Managing a Changing Information Environment While Achieving High Availability and Fault Tolerance

The swiftly changing needs of an agile enterprise demand equally rapid changes to its information infrastructure.  Small businesses and start-ups especially must meet the technology requirements of new business opportunities quicker than their larger competitors.  Yet these organizations also face increased risk from infrastructure shifts:  Any service interruption could be disastrous to an underdog's reputation.  A system administrator's purpose is to provide end-users the services they need, while assuring the integrity, confidentiality, and availability of those services.  This essay will address  strategies for achieving a high degree of availability in a changing environment while mitigating associated risks.

The goals of high availability and fault tolerance must be incorporated into the initial design of any system that hopes to achieve them.  Integral to such a design is the selection of appropriate protocols and standards.  DNS and HTTP are two examples of stateless application layer protocols.  They follow a simple request/response cycle and are very tolerant of intermittent connectivity.  This robust implementation is contributing to the increasing popularity of web service architectures like SOAP, JSON-RPC, and XML-RPC.

Protection against hardware failure may be achieved for web applications and other stateless services through conventional clustering solutions.  For LAMP stacks and other open-source solutions, Red Hat's clustering solution and the Linux-HA project are two common implementations.  When combined with load balancing software such as LVS, a Storage Area Network, and a relational database engine capable of distributed consensus such as MySQL Cluster, these technologies provide a stable and flexible platform insulated from failures of physical hardware.  Incoming requests may be handled by a front-end load balancing appliance, and forwarded to back-end web servers.  If the web application servers share session data, then a high degree of fault tolerance is also provided, as any HTTP request made to a failed node may be retried and served by other machines in the cluster.

Unfortunately not all services are carried by such robust connectionless protocols.  File sharing and database connections are common examples of stateful connections.  Many implementations of the CIFS protocol (Windows file sharing) are particularly vulnerable to dropped TCP connections, sometimes requiring a reboot of the client machine to recover from an indeterminate state.  In my experience, the most effective method to protect these vulnerable connections against faults is leveraging virtualization.  Next-generation virtualization solutions such as Citrix XenServer and VMWare ESX are able to straddle virtual machines across multiple physical machines.  This duplication extends to all levels of the network stack above the physical layer, and completely insulates the virtual machine's integrity against failure of either host system.

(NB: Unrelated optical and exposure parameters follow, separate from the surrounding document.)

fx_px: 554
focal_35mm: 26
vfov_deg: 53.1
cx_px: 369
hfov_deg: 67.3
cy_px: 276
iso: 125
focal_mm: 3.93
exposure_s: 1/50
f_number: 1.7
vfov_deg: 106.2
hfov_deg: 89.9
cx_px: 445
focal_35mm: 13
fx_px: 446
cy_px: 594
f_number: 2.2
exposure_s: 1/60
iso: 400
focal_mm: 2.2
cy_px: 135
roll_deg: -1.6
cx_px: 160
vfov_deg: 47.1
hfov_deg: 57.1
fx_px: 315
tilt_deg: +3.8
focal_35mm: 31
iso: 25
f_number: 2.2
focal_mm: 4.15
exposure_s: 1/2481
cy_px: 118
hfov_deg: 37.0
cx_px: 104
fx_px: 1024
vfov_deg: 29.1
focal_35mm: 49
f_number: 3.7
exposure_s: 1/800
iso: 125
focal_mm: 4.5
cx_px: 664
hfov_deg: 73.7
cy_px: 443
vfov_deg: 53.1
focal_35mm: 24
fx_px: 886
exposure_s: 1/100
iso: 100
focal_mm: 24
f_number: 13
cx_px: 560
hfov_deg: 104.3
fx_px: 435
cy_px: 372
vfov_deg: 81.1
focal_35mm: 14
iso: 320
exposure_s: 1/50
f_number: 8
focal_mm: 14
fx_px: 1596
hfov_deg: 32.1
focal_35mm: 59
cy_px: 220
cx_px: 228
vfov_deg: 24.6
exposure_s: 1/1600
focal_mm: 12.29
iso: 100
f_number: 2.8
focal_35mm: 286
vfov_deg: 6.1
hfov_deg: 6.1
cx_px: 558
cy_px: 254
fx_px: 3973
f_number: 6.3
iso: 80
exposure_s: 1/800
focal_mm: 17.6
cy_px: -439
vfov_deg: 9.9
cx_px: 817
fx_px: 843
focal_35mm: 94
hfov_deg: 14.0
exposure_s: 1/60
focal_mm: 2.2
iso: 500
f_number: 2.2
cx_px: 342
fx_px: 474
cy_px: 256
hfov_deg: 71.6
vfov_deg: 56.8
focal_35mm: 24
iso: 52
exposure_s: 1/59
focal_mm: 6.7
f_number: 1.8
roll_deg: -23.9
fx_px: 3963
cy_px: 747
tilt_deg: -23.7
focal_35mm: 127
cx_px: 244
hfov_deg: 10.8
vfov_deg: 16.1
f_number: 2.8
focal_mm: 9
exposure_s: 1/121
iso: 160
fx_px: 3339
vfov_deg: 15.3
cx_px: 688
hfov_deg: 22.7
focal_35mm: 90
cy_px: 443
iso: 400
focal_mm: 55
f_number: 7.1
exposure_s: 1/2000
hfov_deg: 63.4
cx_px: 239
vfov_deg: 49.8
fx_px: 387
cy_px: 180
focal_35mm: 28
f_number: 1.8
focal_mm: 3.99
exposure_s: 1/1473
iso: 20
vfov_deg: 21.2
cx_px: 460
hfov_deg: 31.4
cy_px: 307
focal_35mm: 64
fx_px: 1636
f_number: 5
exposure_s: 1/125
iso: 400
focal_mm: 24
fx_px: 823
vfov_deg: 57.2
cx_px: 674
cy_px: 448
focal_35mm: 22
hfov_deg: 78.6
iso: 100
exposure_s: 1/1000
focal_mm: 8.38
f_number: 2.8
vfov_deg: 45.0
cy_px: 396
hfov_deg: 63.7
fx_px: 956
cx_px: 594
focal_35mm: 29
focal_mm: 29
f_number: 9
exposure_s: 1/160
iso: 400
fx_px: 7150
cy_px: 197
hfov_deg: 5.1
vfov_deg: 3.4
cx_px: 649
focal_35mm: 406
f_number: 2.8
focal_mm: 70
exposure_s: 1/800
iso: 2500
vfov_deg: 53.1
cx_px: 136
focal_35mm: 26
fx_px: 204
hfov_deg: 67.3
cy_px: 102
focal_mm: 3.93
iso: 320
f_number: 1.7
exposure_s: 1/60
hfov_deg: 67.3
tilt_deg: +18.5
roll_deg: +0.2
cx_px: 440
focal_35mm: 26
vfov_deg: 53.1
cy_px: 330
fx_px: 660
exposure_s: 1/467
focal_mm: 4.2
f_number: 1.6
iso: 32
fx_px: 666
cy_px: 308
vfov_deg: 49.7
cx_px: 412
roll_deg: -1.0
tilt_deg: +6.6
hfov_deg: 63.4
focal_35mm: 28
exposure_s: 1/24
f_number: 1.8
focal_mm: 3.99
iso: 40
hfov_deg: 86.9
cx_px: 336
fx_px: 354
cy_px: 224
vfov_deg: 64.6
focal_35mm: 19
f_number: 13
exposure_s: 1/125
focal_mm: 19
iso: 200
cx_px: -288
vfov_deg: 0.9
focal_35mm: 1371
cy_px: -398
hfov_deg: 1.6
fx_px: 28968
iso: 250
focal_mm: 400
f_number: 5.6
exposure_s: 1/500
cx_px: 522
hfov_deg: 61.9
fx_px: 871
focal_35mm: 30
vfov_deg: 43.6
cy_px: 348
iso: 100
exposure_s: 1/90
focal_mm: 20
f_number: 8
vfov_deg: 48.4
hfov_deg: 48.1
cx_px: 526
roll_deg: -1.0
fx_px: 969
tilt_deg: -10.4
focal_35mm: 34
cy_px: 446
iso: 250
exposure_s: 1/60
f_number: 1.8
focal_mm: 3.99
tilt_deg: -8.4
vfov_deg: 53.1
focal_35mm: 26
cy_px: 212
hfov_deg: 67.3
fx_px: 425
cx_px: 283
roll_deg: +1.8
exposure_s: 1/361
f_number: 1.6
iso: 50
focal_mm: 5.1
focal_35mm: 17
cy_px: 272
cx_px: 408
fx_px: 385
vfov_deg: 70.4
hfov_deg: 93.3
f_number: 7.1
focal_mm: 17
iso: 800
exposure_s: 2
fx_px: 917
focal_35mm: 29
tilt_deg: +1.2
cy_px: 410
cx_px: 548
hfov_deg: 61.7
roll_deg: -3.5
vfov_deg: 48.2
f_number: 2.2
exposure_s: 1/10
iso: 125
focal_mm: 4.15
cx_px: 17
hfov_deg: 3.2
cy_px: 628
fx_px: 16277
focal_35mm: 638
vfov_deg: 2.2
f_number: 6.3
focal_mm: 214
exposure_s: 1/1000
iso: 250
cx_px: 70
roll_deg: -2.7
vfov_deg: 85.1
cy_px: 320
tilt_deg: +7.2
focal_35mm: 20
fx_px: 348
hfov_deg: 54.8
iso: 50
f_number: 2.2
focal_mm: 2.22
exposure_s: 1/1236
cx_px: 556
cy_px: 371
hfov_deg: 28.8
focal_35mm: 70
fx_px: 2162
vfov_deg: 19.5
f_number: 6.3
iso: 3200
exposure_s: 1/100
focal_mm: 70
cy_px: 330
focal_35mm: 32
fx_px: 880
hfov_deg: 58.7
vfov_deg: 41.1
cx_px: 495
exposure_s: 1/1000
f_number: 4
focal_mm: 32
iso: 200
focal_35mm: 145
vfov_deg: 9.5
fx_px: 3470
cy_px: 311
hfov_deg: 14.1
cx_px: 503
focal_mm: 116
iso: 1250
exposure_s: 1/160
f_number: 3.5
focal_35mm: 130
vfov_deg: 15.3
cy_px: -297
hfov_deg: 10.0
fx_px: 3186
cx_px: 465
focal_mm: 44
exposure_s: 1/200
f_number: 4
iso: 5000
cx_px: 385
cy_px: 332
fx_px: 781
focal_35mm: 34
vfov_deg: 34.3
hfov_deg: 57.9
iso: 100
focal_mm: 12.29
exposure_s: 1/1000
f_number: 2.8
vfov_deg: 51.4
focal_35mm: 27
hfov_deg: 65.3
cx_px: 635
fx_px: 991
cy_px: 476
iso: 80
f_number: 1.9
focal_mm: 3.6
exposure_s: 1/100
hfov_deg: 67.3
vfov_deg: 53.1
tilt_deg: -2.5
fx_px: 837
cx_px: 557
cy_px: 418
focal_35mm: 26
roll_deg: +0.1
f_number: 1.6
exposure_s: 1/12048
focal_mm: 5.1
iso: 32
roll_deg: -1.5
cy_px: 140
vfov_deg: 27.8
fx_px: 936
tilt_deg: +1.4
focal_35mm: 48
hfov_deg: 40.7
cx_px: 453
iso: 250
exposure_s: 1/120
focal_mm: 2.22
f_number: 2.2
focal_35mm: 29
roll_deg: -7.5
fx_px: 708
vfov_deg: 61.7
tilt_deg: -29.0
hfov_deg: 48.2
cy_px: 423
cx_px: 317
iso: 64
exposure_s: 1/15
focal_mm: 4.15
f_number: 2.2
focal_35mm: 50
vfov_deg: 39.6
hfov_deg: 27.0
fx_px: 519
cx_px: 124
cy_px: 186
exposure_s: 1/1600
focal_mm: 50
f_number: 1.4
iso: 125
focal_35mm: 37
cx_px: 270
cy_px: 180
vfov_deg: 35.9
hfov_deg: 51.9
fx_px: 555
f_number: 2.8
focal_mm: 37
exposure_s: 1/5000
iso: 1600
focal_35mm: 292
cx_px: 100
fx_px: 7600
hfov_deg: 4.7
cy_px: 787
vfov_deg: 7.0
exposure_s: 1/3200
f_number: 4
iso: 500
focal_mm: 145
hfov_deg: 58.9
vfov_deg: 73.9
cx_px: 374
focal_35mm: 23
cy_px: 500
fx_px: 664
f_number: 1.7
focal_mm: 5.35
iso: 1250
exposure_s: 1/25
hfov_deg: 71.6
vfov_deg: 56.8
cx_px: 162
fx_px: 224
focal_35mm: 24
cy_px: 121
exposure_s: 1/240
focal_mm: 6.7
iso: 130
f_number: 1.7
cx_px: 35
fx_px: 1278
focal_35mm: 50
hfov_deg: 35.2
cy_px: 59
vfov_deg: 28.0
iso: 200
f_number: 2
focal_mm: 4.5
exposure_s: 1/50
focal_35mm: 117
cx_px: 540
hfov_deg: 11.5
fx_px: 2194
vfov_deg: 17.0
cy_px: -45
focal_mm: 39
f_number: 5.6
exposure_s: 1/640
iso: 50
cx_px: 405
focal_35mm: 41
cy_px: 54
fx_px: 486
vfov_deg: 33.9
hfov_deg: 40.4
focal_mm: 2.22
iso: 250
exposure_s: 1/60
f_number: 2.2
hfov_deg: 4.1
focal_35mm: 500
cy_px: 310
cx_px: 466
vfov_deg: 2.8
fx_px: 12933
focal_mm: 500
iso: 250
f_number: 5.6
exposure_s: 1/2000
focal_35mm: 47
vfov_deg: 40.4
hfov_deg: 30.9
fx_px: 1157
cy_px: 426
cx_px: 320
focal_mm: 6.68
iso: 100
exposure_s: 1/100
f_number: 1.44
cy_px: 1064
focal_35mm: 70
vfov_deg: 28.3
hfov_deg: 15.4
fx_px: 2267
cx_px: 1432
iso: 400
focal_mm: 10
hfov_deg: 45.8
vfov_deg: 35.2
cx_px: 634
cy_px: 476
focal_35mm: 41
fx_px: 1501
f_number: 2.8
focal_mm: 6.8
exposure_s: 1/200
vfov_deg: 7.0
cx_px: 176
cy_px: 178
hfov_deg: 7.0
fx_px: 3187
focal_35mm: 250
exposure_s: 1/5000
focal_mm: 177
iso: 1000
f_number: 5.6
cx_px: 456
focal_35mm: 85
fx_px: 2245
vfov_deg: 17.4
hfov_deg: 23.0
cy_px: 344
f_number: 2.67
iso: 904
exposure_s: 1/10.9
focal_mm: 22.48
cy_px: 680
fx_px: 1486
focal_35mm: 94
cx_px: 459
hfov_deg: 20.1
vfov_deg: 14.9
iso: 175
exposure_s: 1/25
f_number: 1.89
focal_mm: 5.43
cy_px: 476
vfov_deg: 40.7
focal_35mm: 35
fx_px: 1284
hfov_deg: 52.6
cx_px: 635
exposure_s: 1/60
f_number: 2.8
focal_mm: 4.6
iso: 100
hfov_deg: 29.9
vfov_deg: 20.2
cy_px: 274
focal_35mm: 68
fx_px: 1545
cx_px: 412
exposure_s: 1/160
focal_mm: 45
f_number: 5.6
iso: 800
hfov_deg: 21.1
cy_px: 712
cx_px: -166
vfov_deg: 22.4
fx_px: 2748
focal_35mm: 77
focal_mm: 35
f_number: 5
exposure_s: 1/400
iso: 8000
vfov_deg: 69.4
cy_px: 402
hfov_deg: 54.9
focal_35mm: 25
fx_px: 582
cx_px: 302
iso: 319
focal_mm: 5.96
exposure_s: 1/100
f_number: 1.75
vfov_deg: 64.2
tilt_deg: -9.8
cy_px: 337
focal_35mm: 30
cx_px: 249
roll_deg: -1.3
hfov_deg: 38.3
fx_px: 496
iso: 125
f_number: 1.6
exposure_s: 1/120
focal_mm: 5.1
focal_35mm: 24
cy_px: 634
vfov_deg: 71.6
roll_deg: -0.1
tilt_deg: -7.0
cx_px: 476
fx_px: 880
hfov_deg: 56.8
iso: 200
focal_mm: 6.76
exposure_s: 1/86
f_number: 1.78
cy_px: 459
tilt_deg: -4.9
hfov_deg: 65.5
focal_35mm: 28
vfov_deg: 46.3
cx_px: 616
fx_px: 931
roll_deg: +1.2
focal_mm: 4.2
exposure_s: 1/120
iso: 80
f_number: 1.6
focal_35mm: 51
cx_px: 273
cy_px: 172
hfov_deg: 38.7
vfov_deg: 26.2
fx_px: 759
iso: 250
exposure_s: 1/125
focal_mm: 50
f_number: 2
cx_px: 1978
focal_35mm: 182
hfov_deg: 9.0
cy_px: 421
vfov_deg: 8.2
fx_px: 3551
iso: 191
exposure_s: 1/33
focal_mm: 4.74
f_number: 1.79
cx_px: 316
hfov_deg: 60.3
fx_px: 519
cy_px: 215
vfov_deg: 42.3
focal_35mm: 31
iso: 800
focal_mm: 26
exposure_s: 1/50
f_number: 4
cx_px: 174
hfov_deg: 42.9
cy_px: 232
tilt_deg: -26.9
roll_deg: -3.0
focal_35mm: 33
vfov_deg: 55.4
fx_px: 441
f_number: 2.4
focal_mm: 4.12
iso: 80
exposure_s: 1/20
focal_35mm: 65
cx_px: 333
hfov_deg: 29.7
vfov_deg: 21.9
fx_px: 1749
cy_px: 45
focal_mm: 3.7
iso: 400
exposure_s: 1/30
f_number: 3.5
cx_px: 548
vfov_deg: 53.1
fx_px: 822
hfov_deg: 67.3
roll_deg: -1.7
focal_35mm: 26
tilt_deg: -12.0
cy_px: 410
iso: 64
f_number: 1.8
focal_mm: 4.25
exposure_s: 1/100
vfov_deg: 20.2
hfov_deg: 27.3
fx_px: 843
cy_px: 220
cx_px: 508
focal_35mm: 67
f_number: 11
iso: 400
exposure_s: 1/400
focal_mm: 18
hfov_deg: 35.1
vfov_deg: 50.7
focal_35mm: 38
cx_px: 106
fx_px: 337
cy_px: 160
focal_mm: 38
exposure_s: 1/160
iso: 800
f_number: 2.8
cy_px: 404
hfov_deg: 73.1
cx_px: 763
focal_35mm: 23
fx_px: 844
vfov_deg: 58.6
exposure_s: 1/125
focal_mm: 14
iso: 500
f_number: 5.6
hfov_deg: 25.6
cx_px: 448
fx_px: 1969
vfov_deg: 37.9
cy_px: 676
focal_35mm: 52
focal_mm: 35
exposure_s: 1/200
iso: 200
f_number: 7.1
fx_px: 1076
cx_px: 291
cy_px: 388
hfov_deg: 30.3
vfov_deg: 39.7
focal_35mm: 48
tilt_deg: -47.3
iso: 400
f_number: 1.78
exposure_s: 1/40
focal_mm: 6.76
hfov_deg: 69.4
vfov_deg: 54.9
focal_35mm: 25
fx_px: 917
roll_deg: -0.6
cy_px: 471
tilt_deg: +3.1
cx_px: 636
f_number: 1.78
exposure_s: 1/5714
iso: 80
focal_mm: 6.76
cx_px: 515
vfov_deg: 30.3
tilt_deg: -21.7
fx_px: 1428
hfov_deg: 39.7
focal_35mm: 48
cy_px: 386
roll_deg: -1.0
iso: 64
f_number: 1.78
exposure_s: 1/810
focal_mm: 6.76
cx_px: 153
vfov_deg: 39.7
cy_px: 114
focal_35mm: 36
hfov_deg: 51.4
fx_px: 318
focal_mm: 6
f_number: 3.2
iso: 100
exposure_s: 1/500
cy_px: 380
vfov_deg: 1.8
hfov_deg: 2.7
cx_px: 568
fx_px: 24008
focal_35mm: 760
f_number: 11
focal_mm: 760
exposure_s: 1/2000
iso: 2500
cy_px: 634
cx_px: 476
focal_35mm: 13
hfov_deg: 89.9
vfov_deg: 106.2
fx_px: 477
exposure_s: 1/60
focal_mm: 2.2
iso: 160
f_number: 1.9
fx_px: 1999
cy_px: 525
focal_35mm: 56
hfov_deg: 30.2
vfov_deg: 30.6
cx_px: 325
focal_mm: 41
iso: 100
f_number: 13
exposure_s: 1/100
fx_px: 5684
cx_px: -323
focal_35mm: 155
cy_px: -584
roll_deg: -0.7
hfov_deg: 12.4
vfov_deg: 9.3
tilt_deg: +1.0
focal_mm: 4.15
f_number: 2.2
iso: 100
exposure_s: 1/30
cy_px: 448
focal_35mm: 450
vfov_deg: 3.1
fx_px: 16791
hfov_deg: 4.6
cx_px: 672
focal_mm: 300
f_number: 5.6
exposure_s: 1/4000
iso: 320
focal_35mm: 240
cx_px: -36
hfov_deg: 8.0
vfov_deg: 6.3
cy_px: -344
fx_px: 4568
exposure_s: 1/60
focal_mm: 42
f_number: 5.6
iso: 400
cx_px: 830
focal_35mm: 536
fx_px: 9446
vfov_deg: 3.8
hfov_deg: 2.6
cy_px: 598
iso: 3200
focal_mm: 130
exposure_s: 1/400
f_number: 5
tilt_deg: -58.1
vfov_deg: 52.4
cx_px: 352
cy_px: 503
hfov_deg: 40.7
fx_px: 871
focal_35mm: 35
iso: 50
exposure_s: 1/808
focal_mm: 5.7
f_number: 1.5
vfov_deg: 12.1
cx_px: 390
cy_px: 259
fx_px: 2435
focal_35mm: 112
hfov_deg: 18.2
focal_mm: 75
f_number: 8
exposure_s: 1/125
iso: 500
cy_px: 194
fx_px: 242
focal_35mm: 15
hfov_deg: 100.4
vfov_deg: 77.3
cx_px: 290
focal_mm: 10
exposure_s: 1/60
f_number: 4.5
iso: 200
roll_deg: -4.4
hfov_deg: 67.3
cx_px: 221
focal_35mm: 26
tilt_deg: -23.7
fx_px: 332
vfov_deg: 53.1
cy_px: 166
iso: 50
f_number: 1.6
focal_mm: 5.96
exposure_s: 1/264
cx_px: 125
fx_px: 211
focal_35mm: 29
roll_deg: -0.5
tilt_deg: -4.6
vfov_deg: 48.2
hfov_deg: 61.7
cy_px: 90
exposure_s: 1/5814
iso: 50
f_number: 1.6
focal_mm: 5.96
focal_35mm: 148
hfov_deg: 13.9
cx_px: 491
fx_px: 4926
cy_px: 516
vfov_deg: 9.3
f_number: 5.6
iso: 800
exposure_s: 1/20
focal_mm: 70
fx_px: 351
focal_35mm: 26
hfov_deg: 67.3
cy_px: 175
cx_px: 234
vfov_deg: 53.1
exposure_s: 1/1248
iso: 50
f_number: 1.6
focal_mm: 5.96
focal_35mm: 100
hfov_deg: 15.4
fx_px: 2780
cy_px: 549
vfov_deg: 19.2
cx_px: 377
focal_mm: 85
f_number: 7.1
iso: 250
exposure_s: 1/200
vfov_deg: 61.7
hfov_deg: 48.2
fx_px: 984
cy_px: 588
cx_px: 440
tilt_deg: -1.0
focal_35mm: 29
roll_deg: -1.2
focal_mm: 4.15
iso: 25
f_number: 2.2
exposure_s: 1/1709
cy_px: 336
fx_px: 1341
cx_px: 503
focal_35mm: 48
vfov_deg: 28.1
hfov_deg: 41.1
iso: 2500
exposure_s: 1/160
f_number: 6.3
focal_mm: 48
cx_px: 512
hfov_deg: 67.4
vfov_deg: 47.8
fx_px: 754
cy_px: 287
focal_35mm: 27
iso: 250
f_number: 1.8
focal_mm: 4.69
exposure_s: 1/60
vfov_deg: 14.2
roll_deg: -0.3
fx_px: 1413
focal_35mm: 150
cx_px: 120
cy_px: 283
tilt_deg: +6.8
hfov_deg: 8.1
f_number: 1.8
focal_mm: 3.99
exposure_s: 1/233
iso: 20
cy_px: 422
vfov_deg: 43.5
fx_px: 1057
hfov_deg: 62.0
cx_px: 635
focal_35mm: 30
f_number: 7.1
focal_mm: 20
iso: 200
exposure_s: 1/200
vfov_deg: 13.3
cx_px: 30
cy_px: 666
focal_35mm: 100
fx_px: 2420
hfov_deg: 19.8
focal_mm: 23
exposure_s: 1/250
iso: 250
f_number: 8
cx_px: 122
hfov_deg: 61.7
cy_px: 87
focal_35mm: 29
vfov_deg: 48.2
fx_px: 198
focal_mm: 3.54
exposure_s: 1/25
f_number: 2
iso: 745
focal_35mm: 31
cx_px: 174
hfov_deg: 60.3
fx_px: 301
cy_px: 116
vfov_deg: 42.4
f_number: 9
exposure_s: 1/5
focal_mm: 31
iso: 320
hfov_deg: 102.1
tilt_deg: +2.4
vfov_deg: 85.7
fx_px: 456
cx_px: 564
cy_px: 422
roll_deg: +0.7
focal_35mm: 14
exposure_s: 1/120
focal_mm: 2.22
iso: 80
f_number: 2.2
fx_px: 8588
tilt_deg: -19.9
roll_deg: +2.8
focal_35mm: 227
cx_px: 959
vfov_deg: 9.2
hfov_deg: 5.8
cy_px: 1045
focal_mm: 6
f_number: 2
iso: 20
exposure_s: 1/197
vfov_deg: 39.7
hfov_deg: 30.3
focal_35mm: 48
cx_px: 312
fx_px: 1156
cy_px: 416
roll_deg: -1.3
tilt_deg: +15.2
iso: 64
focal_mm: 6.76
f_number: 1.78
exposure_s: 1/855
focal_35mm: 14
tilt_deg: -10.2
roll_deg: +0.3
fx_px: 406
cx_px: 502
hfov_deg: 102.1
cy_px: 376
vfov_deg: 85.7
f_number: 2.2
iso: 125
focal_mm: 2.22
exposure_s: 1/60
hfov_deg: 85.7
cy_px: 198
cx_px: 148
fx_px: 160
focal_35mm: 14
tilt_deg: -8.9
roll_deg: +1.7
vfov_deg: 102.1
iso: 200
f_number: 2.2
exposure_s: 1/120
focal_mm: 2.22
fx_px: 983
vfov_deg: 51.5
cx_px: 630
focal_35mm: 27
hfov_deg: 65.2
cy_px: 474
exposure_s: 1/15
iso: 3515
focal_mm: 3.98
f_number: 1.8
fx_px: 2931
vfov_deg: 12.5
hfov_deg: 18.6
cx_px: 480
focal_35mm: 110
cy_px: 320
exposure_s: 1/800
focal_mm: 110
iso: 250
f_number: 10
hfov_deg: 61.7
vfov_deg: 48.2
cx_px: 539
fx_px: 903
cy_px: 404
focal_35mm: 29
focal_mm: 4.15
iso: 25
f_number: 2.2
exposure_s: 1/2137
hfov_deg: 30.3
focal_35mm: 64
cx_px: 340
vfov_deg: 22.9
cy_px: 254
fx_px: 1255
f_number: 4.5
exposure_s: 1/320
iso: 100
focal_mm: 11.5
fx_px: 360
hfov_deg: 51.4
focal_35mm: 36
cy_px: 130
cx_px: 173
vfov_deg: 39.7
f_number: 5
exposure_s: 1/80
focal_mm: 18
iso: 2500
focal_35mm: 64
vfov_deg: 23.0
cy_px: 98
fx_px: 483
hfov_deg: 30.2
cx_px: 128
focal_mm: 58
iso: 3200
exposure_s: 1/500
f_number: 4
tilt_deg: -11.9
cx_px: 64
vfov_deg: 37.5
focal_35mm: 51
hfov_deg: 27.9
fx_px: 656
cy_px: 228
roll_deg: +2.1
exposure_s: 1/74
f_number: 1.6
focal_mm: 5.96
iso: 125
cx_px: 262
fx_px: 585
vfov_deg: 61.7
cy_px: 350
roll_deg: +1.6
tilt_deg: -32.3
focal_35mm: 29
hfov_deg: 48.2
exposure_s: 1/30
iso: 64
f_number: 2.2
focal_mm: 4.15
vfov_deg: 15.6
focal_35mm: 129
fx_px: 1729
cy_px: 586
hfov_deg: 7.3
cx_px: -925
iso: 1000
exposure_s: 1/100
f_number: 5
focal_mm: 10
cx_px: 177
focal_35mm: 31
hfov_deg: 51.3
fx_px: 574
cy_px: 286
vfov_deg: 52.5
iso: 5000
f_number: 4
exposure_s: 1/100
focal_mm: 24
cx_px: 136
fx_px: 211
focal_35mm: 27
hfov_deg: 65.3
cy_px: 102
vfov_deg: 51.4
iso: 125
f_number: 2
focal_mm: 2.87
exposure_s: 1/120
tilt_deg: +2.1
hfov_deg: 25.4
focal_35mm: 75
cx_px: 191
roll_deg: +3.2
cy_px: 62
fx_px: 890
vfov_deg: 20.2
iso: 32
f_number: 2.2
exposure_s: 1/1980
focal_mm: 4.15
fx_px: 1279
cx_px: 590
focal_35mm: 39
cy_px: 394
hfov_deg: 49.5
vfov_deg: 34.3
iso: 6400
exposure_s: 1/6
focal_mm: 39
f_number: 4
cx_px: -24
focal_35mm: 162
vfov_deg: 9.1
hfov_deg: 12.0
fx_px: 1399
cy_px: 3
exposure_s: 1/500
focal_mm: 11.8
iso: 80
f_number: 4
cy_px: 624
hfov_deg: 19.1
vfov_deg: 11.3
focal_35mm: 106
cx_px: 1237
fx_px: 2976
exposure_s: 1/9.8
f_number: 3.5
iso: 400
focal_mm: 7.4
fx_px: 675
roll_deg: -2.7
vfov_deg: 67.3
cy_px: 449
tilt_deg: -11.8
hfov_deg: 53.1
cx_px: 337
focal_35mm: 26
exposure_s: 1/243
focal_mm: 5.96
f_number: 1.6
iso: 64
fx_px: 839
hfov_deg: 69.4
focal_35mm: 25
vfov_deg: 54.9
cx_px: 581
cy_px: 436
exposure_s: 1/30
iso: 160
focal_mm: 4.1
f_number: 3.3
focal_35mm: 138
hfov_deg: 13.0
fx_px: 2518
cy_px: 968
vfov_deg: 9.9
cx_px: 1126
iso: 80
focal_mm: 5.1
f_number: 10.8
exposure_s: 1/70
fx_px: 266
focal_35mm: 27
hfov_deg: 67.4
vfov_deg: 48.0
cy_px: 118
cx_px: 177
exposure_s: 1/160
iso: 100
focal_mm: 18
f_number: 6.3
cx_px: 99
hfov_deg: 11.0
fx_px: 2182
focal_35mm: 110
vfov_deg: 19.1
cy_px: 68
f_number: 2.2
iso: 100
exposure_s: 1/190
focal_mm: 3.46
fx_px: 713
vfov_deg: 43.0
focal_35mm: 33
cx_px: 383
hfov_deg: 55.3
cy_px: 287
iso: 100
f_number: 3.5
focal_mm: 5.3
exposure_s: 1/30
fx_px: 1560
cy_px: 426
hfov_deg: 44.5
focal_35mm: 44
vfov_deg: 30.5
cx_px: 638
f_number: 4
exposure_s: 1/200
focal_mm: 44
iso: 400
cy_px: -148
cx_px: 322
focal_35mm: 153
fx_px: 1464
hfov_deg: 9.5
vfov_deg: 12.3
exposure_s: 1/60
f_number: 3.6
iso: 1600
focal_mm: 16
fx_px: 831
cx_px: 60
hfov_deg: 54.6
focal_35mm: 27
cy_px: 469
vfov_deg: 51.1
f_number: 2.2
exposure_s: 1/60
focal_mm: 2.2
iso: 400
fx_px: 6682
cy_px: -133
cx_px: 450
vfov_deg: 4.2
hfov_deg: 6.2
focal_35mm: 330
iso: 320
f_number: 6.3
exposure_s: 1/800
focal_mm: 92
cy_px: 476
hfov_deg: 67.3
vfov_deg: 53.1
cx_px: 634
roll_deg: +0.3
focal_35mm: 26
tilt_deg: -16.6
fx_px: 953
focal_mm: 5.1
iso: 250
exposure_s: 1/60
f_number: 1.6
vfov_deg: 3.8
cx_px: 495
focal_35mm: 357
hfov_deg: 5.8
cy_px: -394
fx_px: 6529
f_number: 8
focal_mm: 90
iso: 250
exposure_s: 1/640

All of the strategies discussed thus far mitigate the risk of sudden, unexpected failures in application platforms.  However, these platforms must also evolve to meet the needs of the business.  Indeed, many swiftly growing organizations may face more scheduled downtime caused by migrations than unscheduled interruptions due to unplanned failures.  These shortcomings may be avoided by building redundancy and abstractions into a system's network stack.  An example migration strategy would be forwarding client requests from a legacy system to its replacement, perhaps using network address translation or an application-level proxy service.  Transparently redirecting connections at a low level avoids inconsistent delays caused by DNS hostname or BGP route propagation.

Every service architecture should be further reinforced by other, internal services.  Any information relied upon by the service must be archived frequently.  These backups must reside on separate physical media to negate the risk of hardware failure, and on separate logical volumes to mitigate the risks of accidental deletion or malicious access.  Also, service availability must be monitored for interruptions.  Network monitoring solutions alert administrators to unexpected changes in system behavior, and provide meaningful performance metrics.  Larger organizations should also develop disaster recovery policies to ensure business continuity during severe service disruptions.  These strategies must be tested frequently, and updated to reflect any infrastructure changes.  Any service architecture which lacks backup, monitoring, and disaster recovery solutions is not worthy of the title “enterprise class”.

Many systems, like power grids, bridges, and other physical infrastructure are engineered to last forever.  Information technology systems stand in stark contrast, rarely surviving longer than a decade before being rendered obsolete by new techniques and changing needs.  Yet migrations away from existing systems need not be traumatic, so long as those original systems were designed with flexible layers of abstraction.  These abstractions also provide opportunities for redundancy, enabling high availability and fault tolerance crucial to an agile enterprise.